Dressing like a Local in Granada

Emma Sutherland Granada, Spain


October 11, 2021

One of the biggest unknowns that I faced before traveling to Spain was deciding what to pack. I did research on the weather and followed Arcadia’s guide but nothing compares to being in Spain and seeing the fashion firsthand. First things first, do not over pack. Not only are there tons of clothing stores ranging from local artisans to H&M but there are also amazing handmade souvenirs that you are going to want to take home, so make sure you have enough room in your suitcase. For this reason I recommend limiting your number of outfits and doing laundry once or twice a week. In terms of the fashion here in Spain, it is a lot more formal than in the US. In Spain no one wears athletic wear out in the street so I would suggest that you only bring a few pairs of leggings, running shorts and workout tops that you'll use only for the gym. Spaniards also do not wear sweatpants or hoodies out in public, so you can bring one or two but you’ll mostly be wearing them in your home.

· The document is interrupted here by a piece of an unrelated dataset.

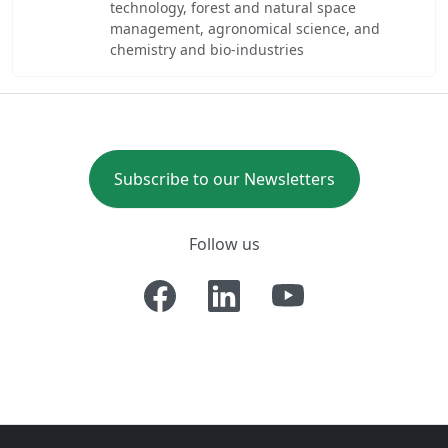
technology, forest and natural space
management, agronomical science, and
chemistry and bio-industries
Subscribe to our Newsletters
Follow us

In terms of fashion for women, most wear skirts or dresses in the warmer weather and jeans and sweaters when it gets colder. It is not common to see women wearing shorts, especially ripped jean ones. But I know shorts are easier for many activities so I would still bring a few pairs just try and pick ones on the nicer side. Women here also do not wear a lot of t-shirts, especially graphic ones, they prefer nicer, more fitted tops. For women's footwear, most wear fashion sneakers like Adidas or Vans but it is also common to wear sandals. Not many women wear heels here so if you bring a nice pair of sandals you shouldn’t need to pack any heels.

Spanish men also dress much nicer than in the US. They don’t typically wear graphic t-shirts or shirts with writing on them. They prefer plain t-shirts and button downs. Men also don’t usually dress in athletic clothing and prefer knee length denim or khaki shorts or in the summer and jeans or khakis in the winter. The footwear is very similar to the United States but it is uncommon to see a Spaniard in a baseball hat. For both men and women I would recommend bringing a light fleece and a good quality rain jacket. Granada is very warm so in the winter a rain jacket with a fleece underneath will act as a good winter coat. The rain jacket is also necessary because it will rain on your trip and you will need it to get back and forth from classes. You can also bring small rain boots with you, but you don’t need an umbrella because you can buy cheap ones here.

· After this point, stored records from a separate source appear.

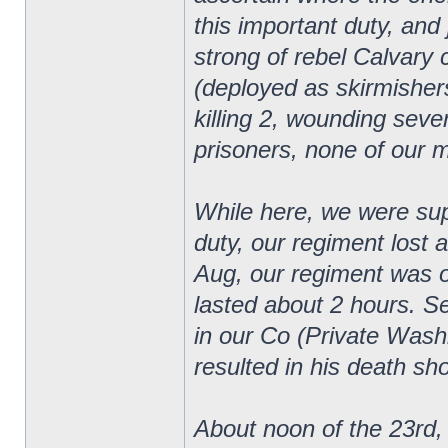
this important duty, an
strong of rebel Calvary
(deployed as skirmishers
killing 2, wounding sever
prisoners, none of our 
While here, we were supp
duty, our regiment lost 
Aug, our regiment was on
lasted about 2 hours. 
in our Co (Private Wash
resulted in his death sho
About noon of the 23rd, 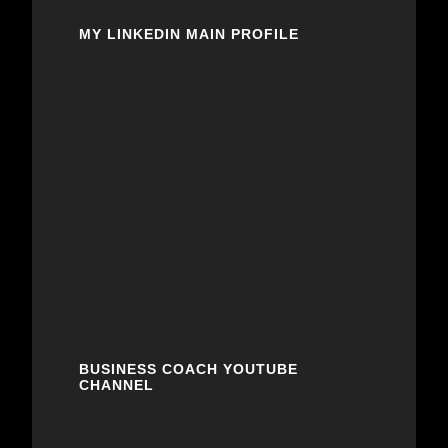
MY LINKEDIN MAIN PROFILE
BUSINESS COACH YOUTUBE
CHANNEL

Other important things that you should remember to pack are outlet adapters because they are more expensive in Spain than they are in the US. I also recommend you pack a portable charger, a water bottle, a small backpack for day trips, and bring at least 100 Euros with you from the US.

My first week here I realized that if you want to blend in with the locals you need to dress like them too! So one weekend day I decided to put on a nice dress and start walking the streets of Granada. I didn’t have a plan or a map, I just wanted to explore the cobblestone streets and historic buildings. The city is absolutely stunning and there are so many beautiful Plazas and fountains and cafes filled with people everyday. As I was walking I stumbled into this beautiful church. To my surprise when I walked inside there was a traditional Spanish wedding going on. I stayed to watch the wedding as well to take in all the beautiful stained glass and paintings. After the cathedral I bought a delicious traditional pastry called a Casadielle and sat on a bench looking out at a plaza. While I was sitting there, the woman beside me assumed that I was a local and started up a conversation with me. She was very nice and it was a good way to practice my Spanish with someone before heading back home for a delicious home cooked meal from my host mom. I had a great morning exploring the city and dressing like a Spaniard made me feel like one. So my final advice is come prepared, blend in with the locals and explore the city as much as you can! ¡Feliz Viaje!